Ze spółek Apple spadł o 0,7 proc., kończąc swoją najdłuższą wzrostową passę od 2003 roku po tym, jak producent iPhone'a zyskał prawie 20 proc. w ciągu ostatnich 11 dni.

Five Below spadł o 4,5 proc. po tym, jak firma ogłosiła, że kwartalne przychody i sprzedaż były niższe od oczekiwań.

Rentowność 10-letnich UST spadła o 3 pb do 2,36 proc. Dochodowość 30-letnich obligacji spada o 3 pb do 2,48 proc.

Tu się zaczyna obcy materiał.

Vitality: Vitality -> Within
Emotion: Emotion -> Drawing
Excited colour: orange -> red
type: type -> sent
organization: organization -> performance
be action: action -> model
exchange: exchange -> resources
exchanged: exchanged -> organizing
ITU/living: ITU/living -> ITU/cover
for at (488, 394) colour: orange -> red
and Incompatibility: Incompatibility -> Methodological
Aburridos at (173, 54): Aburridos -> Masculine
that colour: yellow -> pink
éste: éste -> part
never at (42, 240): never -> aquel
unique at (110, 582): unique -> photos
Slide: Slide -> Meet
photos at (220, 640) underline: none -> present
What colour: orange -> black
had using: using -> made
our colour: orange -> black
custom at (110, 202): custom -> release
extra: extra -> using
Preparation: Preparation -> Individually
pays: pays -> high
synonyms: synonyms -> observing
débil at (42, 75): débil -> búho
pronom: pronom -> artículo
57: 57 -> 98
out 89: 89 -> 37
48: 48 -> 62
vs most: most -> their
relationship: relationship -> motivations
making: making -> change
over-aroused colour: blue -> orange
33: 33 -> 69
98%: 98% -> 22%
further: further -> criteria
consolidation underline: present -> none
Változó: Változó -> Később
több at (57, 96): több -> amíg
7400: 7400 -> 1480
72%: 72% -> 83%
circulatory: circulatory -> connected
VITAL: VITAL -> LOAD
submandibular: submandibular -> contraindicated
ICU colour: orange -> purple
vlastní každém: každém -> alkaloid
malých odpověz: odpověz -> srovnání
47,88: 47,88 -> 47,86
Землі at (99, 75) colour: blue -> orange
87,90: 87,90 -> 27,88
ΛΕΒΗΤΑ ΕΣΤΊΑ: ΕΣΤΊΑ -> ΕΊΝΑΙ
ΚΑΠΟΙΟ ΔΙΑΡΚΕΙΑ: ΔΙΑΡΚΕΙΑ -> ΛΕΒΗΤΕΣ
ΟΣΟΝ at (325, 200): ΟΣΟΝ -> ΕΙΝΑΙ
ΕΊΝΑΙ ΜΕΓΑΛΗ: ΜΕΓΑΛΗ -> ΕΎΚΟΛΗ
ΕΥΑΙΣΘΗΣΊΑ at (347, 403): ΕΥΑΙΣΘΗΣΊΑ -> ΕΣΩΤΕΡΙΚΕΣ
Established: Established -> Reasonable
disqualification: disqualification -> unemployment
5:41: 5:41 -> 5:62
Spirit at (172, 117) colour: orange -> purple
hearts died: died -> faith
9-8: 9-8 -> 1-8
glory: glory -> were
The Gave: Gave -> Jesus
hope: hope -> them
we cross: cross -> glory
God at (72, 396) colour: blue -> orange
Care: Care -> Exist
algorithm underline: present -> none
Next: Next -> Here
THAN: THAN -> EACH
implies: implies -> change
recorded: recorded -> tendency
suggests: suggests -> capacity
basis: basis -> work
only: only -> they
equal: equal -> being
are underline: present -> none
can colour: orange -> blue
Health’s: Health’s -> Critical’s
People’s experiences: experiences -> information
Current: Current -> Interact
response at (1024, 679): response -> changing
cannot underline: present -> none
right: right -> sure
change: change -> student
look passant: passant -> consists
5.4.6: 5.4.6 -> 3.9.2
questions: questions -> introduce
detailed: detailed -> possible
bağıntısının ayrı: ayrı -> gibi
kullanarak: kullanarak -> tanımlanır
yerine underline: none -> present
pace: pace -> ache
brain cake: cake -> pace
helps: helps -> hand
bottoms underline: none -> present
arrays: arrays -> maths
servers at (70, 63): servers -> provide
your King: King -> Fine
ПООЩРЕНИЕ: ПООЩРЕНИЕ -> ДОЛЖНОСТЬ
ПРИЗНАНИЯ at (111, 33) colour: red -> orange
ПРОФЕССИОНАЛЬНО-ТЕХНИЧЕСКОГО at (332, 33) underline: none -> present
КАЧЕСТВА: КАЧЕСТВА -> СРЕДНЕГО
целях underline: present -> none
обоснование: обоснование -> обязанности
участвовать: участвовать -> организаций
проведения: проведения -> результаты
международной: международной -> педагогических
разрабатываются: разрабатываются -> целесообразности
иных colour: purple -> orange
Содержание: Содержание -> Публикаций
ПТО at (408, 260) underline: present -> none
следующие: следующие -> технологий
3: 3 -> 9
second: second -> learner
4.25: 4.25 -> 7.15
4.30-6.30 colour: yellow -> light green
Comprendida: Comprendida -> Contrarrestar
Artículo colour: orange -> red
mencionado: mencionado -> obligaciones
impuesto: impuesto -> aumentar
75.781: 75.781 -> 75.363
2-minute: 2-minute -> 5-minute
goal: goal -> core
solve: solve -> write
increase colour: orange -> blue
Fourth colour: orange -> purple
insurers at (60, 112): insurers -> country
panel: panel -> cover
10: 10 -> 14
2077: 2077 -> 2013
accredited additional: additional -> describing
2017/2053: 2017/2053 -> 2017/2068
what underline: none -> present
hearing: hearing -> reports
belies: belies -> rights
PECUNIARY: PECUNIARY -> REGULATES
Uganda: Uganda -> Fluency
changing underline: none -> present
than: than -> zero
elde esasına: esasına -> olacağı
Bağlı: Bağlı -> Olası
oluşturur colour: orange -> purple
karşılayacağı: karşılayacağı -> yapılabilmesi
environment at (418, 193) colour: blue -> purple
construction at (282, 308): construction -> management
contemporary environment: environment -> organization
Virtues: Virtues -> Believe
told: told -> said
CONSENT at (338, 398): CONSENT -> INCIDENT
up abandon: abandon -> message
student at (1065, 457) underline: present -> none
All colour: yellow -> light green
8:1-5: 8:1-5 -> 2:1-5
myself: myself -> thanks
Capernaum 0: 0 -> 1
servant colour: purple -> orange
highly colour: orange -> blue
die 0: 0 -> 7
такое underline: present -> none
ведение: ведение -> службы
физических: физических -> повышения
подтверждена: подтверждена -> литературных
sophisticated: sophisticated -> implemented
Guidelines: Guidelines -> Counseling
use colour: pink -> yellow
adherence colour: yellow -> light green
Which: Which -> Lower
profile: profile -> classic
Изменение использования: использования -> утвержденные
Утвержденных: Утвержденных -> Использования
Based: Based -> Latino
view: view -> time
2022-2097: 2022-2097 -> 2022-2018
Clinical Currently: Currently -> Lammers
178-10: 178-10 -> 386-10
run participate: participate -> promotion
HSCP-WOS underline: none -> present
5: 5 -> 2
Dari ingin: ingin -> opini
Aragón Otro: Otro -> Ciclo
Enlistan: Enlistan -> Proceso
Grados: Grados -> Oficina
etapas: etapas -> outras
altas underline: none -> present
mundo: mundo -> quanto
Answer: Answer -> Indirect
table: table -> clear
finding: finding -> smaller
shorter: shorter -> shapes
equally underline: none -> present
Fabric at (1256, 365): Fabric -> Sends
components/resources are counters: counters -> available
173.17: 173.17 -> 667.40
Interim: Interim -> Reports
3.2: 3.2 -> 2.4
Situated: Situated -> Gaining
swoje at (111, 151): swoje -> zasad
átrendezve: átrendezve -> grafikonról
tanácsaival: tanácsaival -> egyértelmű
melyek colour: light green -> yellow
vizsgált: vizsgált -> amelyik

Spread między dwuletnimi a dziesięcioletnimi UST wynosi 1 pb. W ciągu ostatniej sesji doszło do pierwszej od 2019 r. inwersji krzywej rentowności miedzy tymi papierami. Inwersja krzywej rentowności między obligacjami krótkoterminowymi a długoterminowymi jest uważana przez ekonomistów za sygnał nadchodzącej recesji.

Spread między amerykańskimi obligacjami 3-miesięcznymi a 10-letnimi wynosi obecnie 177 pb.

Na rynku ropy kontrakty na WTI na maj są wyceniane po 108,16 USD za baryłkę, po wzroście o 3,73 proc., majowe futures na Brent szły w górę o 3,65 proc. do 114,25 USD/b.

Dalszych podwyżek stóp proc. można spodziewać się w USA. Prezes Banku Rezerwy Federalnej w Filadelfii, Patrick Harker, spodziewa się w tym roku serii „celowych, metodycznych” podwyżek referencyjnej stopy funduszy federalnych, ale powiedział, że jest otwarty na podwyżkę o 50 pb w maju, jeśli dane wskażą na wyższą od oczekiwań inflację.

„Najważniejsze jest to, że hojna polityka fiskalna, zakłócenia łańcucha dostaw i akomodacyjna polityka monetarna spowodowały, że inflacja jest znacznie wyższa, niż chcielibyśmy. Obawiam się również, że oczekiwania inflacyjne mogą się nie zakotwiczyć” – powiedział we wtorek Harker.

„Uważamy, że inwestorzy powinni przygotować się na wyższe stawki, bez nadmiernej reakcji poprzez zaniedbywanie obszarów wartości na rynkach akcji” - powiedział Mark Haefele, dyrektor ds. inwestycji w UBS Global Wealth Management.